Cocido means "cooked." Like the name, it is simplicity itself. Take a pot the size of an immersion tank, add a few bucketfuls of water, toss in a sackful of potatoes, three or four yards of chorizo sausage, a bucket of chickpeas, plus several animals (chunked). Boil the whole thing up and let it simmer until next week. Then, around Thursday, you add your grelos.

In fact, cocido is a selection of slow-cooked, pot-boiled meats. Everything that was in the pot is served: whole chorizo sausages, potatoes, chickpeas, grelos, a slab of veal (for variety), plus a great deal of pig. The man attraction is lacón, the shoulder (foreleg) ham, but then there's belly, hock (ankle), snout, cheek, armpit . . . any piggy oddments that were to hand. A carnivore's Cockaigne on a plate. Traditionally, these would be all the parts of the animal that were preserved in salt when the pig was slaughtered during the onset of winter, and which could be used in stews throughout the winter, when there was nothing much else to eat.

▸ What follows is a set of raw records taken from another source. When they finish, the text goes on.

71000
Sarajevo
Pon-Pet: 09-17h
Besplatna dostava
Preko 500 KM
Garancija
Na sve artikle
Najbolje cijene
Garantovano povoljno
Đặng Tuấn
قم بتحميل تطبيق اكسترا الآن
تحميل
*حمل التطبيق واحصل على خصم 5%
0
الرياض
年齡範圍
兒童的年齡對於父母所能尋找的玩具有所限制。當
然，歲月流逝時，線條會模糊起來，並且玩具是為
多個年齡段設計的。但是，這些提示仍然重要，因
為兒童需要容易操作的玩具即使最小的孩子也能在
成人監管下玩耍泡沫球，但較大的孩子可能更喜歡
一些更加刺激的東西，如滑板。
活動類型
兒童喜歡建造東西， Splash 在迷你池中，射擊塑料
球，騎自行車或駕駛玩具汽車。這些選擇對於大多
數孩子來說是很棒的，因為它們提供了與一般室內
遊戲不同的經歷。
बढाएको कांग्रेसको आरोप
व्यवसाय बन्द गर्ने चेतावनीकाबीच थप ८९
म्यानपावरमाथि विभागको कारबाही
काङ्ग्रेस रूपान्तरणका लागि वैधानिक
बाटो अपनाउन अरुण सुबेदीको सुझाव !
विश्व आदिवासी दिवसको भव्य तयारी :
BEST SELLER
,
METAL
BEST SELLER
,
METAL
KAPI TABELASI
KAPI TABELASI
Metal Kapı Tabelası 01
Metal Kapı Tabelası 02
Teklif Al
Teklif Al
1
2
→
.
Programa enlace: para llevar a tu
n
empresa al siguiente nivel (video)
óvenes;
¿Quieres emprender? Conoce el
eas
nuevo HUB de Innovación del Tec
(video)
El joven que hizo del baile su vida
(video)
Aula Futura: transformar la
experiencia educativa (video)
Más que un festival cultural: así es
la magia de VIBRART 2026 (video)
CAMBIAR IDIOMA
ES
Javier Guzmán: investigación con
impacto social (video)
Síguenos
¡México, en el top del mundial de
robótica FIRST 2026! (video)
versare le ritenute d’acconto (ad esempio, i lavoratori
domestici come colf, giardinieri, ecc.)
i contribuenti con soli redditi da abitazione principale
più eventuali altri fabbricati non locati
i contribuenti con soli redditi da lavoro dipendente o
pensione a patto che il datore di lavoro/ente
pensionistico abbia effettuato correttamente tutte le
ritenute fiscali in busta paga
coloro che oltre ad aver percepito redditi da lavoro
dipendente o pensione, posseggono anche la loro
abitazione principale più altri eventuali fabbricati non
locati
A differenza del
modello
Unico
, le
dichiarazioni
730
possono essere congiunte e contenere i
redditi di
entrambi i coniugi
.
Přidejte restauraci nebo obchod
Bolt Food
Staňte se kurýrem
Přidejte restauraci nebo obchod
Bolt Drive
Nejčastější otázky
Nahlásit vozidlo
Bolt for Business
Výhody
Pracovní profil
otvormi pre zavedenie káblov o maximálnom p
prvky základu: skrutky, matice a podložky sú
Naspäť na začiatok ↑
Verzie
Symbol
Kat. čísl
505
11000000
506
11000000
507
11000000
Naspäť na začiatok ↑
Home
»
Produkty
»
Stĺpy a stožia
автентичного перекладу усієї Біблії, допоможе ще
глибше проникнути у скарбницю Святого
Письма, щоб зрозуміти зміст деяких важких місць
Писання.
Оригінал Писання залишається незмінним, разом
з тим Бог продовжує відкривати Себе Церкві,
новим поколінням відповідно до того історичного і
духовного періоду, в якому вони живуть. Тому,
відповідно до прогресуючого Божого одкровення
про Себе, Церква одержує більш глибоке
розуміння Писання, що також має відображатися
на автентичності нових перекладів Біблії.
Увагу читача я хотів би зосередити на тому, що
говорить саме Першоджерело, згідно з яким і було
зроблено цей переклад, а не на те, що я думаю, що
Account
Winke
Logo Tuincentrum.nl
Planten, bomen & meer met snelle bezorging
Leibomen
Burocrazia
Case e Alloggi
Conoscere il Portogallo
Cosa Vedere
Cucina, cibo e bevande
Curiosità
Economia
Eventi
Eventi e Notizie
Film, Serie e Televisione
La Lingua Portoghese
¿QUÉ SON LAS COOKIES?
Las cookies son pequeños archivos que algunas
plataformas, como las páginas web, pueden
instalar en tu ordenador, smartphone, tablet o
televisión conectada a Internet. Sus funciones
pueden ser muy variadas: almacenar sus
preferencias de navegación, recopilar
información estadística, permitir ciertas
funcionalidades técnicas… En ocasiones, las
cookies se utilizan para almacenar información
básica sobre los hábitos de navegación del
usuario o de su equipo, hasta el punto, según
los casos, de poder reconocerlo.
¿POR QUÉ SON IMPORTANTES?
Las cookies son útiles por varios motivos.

To say cocido is unsophisticated is to miss the point. The combination of all the slow-slow cooking, the meat nudging up against bones and skin, the gradually dissolving pork fat, the paprika seeping out from the chorizo, and all of this ballasted by the potatoes and sharpened by the bitter grelos—reduced to stringy softness and oozing those meaty juices from the pot—makes cocido as satisfying an eating experience as it is possible to imagine. If you don't love it, you're insane.